-- start of Text to read --

# Construction & Growth: 90 gallon Leuc Tank



## holidayhanson (Apr 25, 2007)

I just completed construction of a 90 gallon Leuc tank. I am still working out some of the details but it is planted now with some lights over the top.

The specs:
90 Gallon AGA tank with an external 10 gallon sump. Egg crate false bottom, landscape weed guard, hydroton, screen, substrate of orchid bark, hydroton, jungle mix, coco bedding, and red fir mulch. The background is created with great stuff and house insulation styrofoam (the blue stuff)....all covered with silicone and coco bedding. There are two water falls powered by one Maxi Jet 1200...which is noisy at the moment. Two HD 48" floro lights with 6500K T8 bulbs. One is overdriven and the other will be soon. Overdriving is cool. Also I have a sumbeam humidifier to provide some extra steamy air.

I have planted it with the many clippings and such that I have grown out in my 10 gallon nursery. I still have some plants on the shopping list.

I still need to fix the following issues:
-get my sump outlet to quit gurgling (working on finding fittings for a durso stand pipe type system.
-install some fans to clear the foggy glass
-build a canopy to house the lights...with vent fans, (if any one can post the thread which shows some shop lights which have a switch that turns the ligts off when the canopy is opened, complete with design diagrams, I would appreciate it...i cant find it anywhere.)

-- end of Text to read --

# Tasks
• A. Answer these from the tank build post, one per line:
(i) What powers the two waterfalls?
(ii) What color temperature are the T8 bulbs?
(iii) What does the author plan to install to clear the foggy glass?
• B. Reproduce the stretch of the tank build post from "I have planted" through "find it anywhere.)", word for word.
The material after this point is separate from the tank build post.

-- start of Raw records --

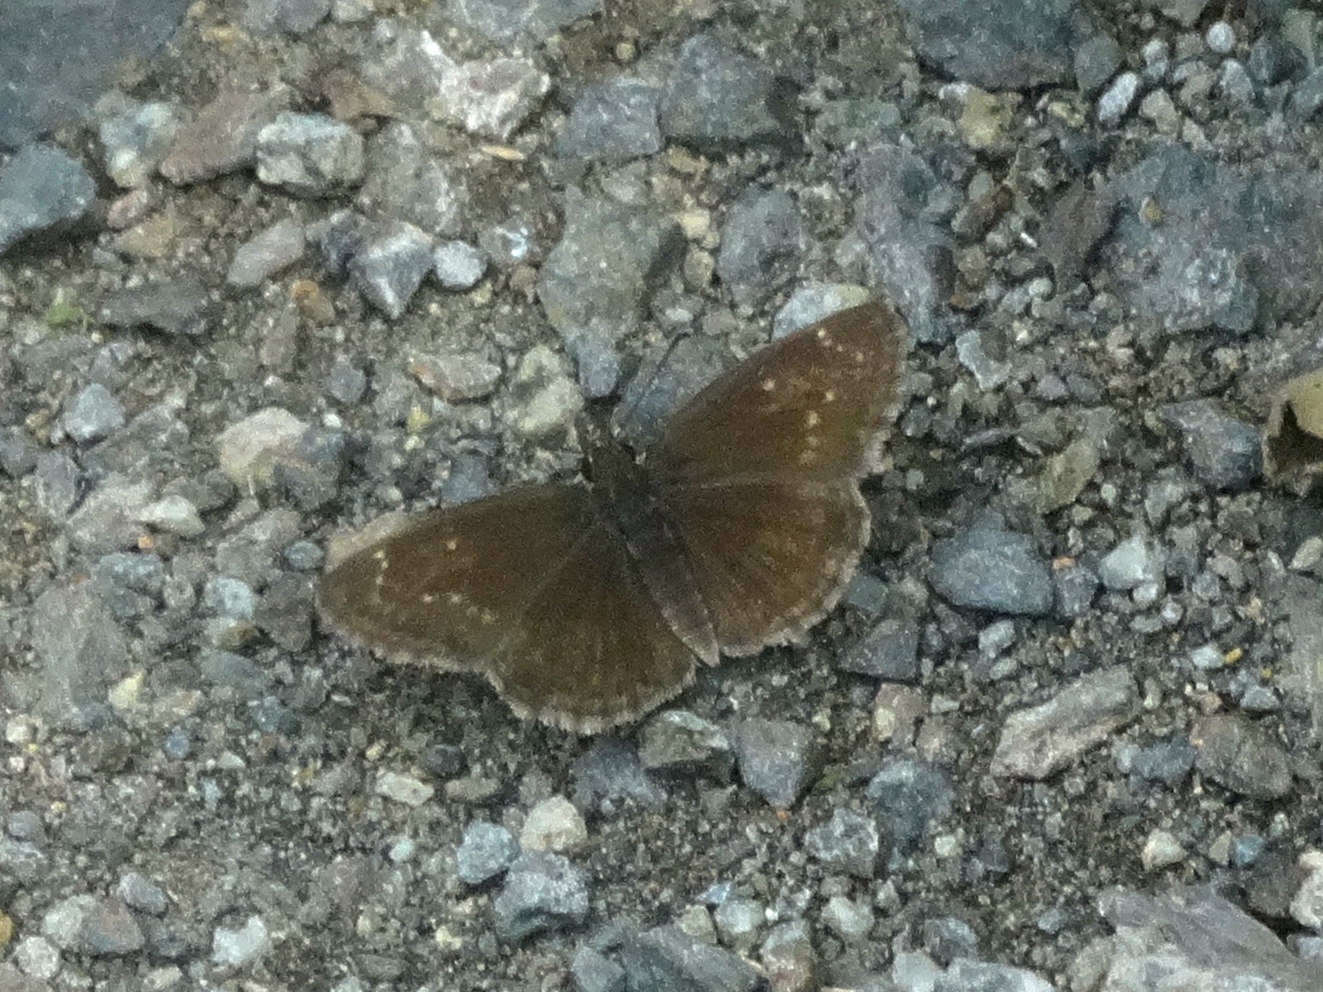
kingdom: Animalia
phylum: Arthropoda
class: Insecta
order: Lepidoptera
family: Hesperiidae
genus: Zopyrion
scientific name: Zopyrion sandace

-- end of Raw records --

# Complete answers
• A.
(i) One Maxi Jet 1200
(ii) 6500K
(iii) Some fans

• B.
I have planted it with the many clippings and such that I have grown out in my 10 gallon nursery. I still have some plants on the shopping list.

I still need to fix the following issues:
-get my sump outlet to quit gurgling (working on finding fittings for a durso stand pipe type system.
-install some fans to clear the foggy glass
-build a canopy to house the lights...with vent fans, (if any one can post the thread which shows some shop lights which have a switch that turns the ligts off when the canopy is opened, complete with design diagrams, I would appreciate it...i cant find it anywhere.)